For Sustainable Coffee, These Ships Take to the High Seas

The DE GALLANT, a magnificent, century-old ship, stands out among the other vessels in Penzance Harbor. Her sweeping sails carried her and her cargo thousands of miles across the Atlantic Ocean, from the mountains of Colombia to this small port at the foot of the United Kingdom in Cornwall.

The ship’s crew unloads bags containing coffee beans, cacao, and cane sugar onto the docks on this particularly overcast day. They are soon transported to nearby cafés and restaurants.

All of these items share a common characteristic. Alex Geldenhuys, shipbroker and founder of New Dawn Traders, explains, “I really wanted to focus on products that would not grow in our bioregion here.” Geldenhuys asserts that her “experimental sail cargo company” has a mission. To develop a form of commerce that interacts with the world without imposing upon it.

In the 1950s, economical bulk carriers surpassed commercial sailing ships because they did not require costly repairs or sail-trained crew. However, modern cargo ships are responsible for a number of environmental problems, including noise pollution that disturbs marine life, cross-contamination of seawater and ecosystems, and, of course, incredibly high carbon emissions. According to the International Maritime Organization of the United Nations, if ocean shipping were a country, it would be the sixth-largest carbon emitter, producing more CO2 annually than Germany.

After working on a cocoa plantation in Brazil, Geldenhuys founded New Dawn Traders in 2013 due to the true cost of shipping.

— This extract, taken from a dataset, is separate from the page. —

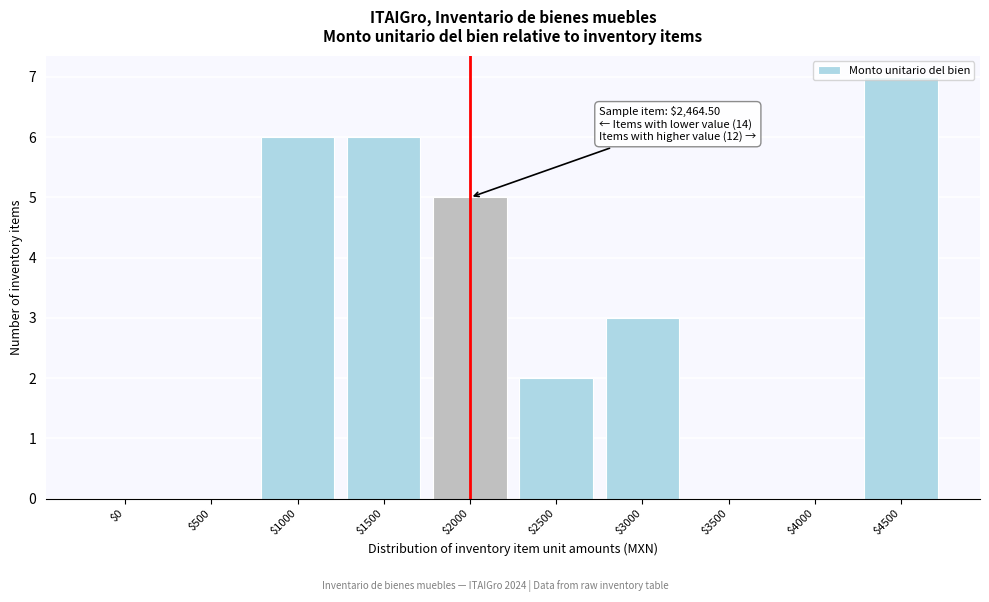

What is the sum of all values?

29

She and a group of her friends pondered how they could bring such products back to Europe with the least amount of environmental impact as they observed all of nature’s delicacies.

Their solution was to revive an old form of shipping that relies primarily on wind power, with the exception of the occasional engine used for harbour navigation. Journeys are slower and less predictable, but the payoff is carbon-neutral or nearly carbon-neutral goods. Customers can purchase sail cargo products such as honey, wine, and rice through an online store, whereas bakeries and restaurants typically purchase products in bulk.

Despite having no ships of its own, New Dawn Traders serves as a vital link for small, like-minded suppliers worldwide. The company charters two ships annually and transports pollution-free goods from Portugal, Colombia, and the Caribbean to a number of countries. This year, after 18 voyages, New Dawn Traders will purchase its own ship.

The majority of their cargo is destined for Europe, which is one of the reasons New Dawn Traders is headquartered in Cornwall, United Kingdom. Cornwall has a long maritime history, dating back to the Bronze Age. Its trading past dates to the Neolithic period. Geographical advantages are the deciding factor. Cornwall is situated at the intersection of the English Channel, the Atlantic Ocean, and the Celtic Sea, and constant northeasterly winds push ships along trade routes.